The Aite Group writes that “in spite of CEP vendor hype, only 23% anticipate adopting a complex event processing solution this year”; but what Aite failed to say was that in spite of years and years of SOA hype, and countless millions of dollars of SOA marketing, SOA only commands twice the buzz in new project implements.

This is really tremendous news for CEP.


IBM Says Business Event Processing is Not CEP

January 24, 2008

Sandy Carter, IBM’s vice president of SOA and WebSphere strategies, said something in IBM Buys AptSoft To Boost BPM-SOA Line I completely agree with, relative to most of the technologies folks are calling “CEP” these days:

“In the marketplace today, everybody talks about complex event processing,” Carter said. “We actually are trying to rename that category, because we believe the real value is in business event processing, with a focus on the business.”

For example, none of the current CEP vendors are doing “complex event processing” as many of us have said, repeatedly.

TIBCO and AptSoft, for example, are examples of companies that are really implementing, business event processing. You can easily confirm this in TIBCO’s press release, TIBCO BusinessEvents 2.2 now shipping…, where Paul Vincent blogs:

The main change with this [TIBCO BusinessEvents 2.2] release is the inclusion of new deployment options:

+ deploy BusinessEvents within a BusinessWorks container: great for using BusinessEvents as a decision engine for SOA integration processes, choreography, transaction flow monitoring, etc, or for using BusinessWorks as a ruleflow tool.
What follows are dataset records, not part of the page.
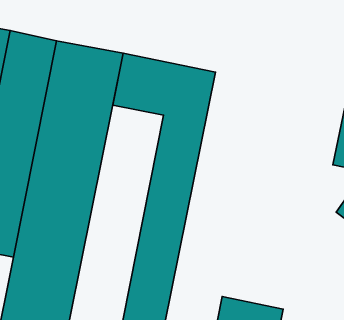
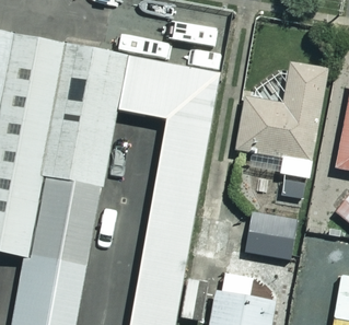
building: none -> [243,68,334,198]
building: none -> [251,213,304,263]

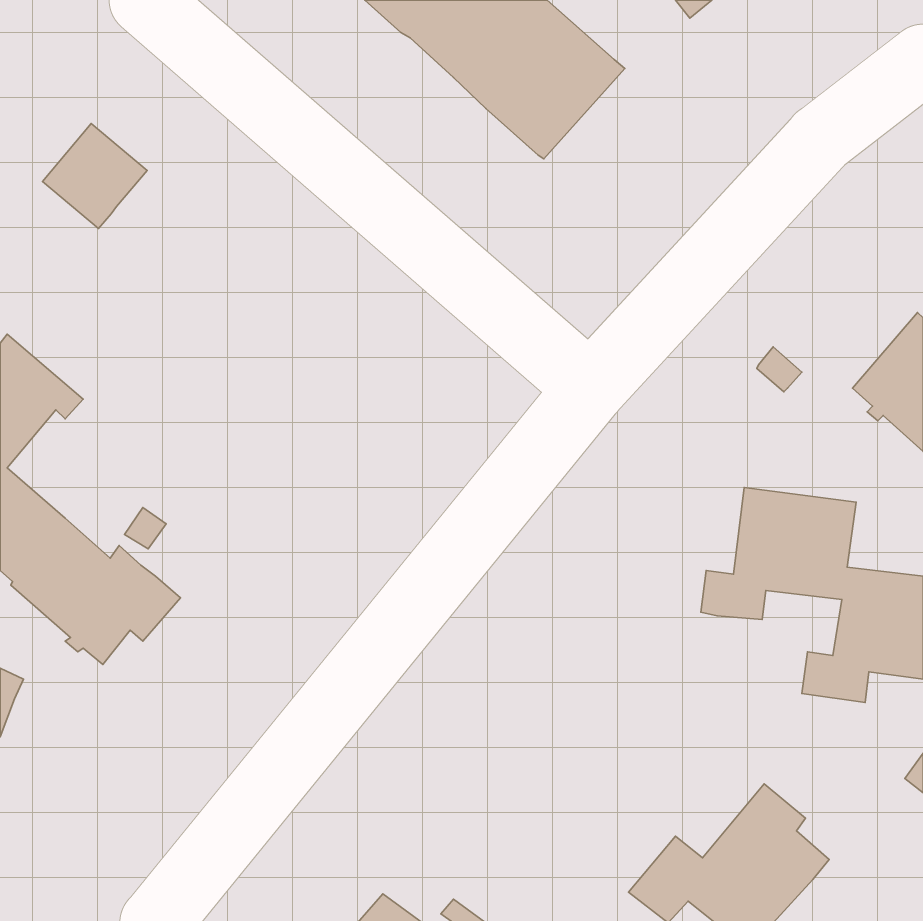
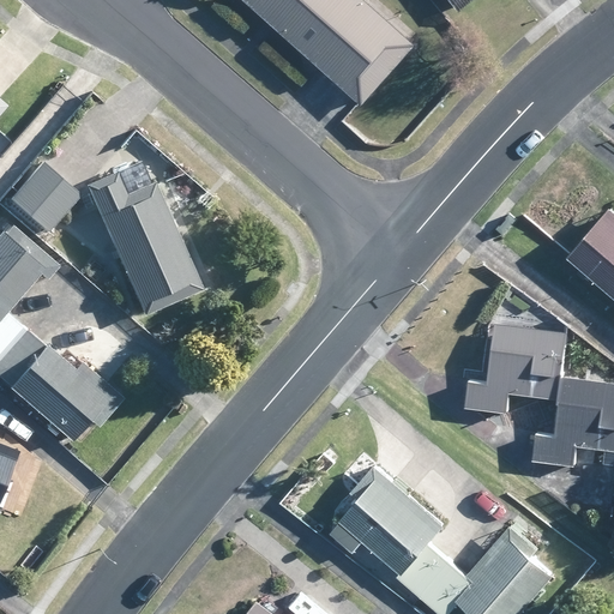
building: [42,124,147,228] -> [8,163,78,233]
building: none -> [84,173,198,317]
building: none -> [329,462,449,594]

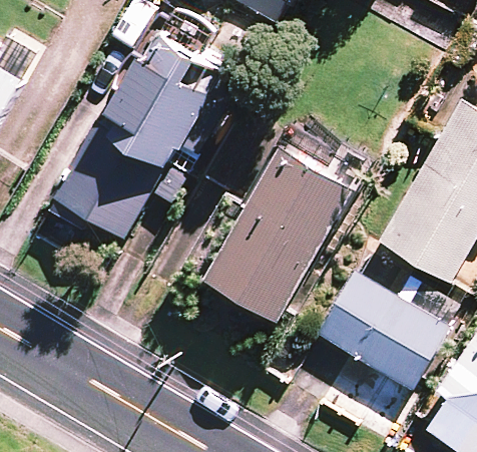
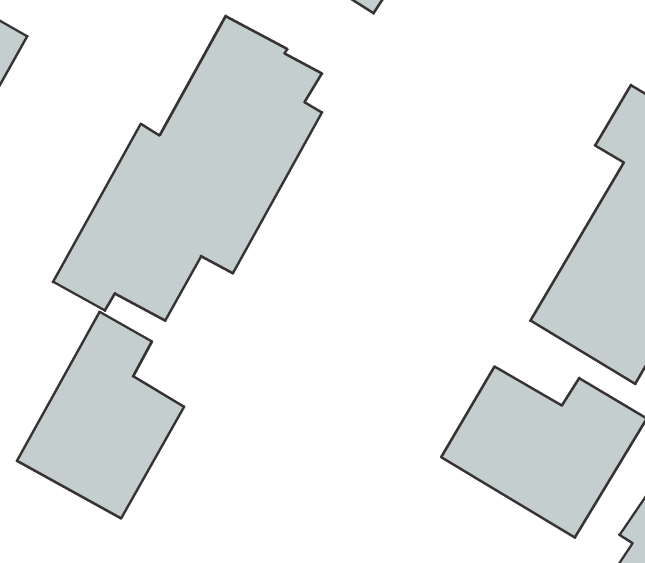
building: [204,142,355,320] -> none
building: none -> [17,312,184,518]

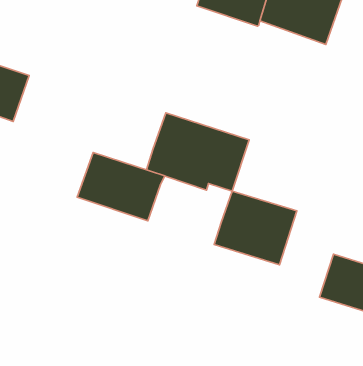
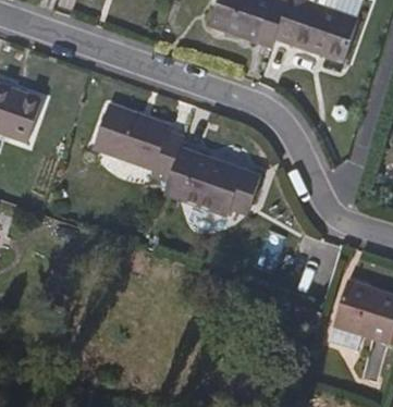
building: [77,152,165,221] -> [94,103,183,173]
building: [214,191,297,265] -> none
+ deploy BusinessEvents as a BusinessWorks container: great for exploiting SOA orchestration and services under the control of CEP, such as invoking complex adapters.

This is absolutely, “business event processing” just as IBM’s Sandy Carter stated, correctly in my opinion, not CEP.

The same is true for event stream processing (ESP). ESP technology from companies like Apama, Coral8 and StreamBase, is much more closely aligned with the “business event processing” than anything that is truly CEP.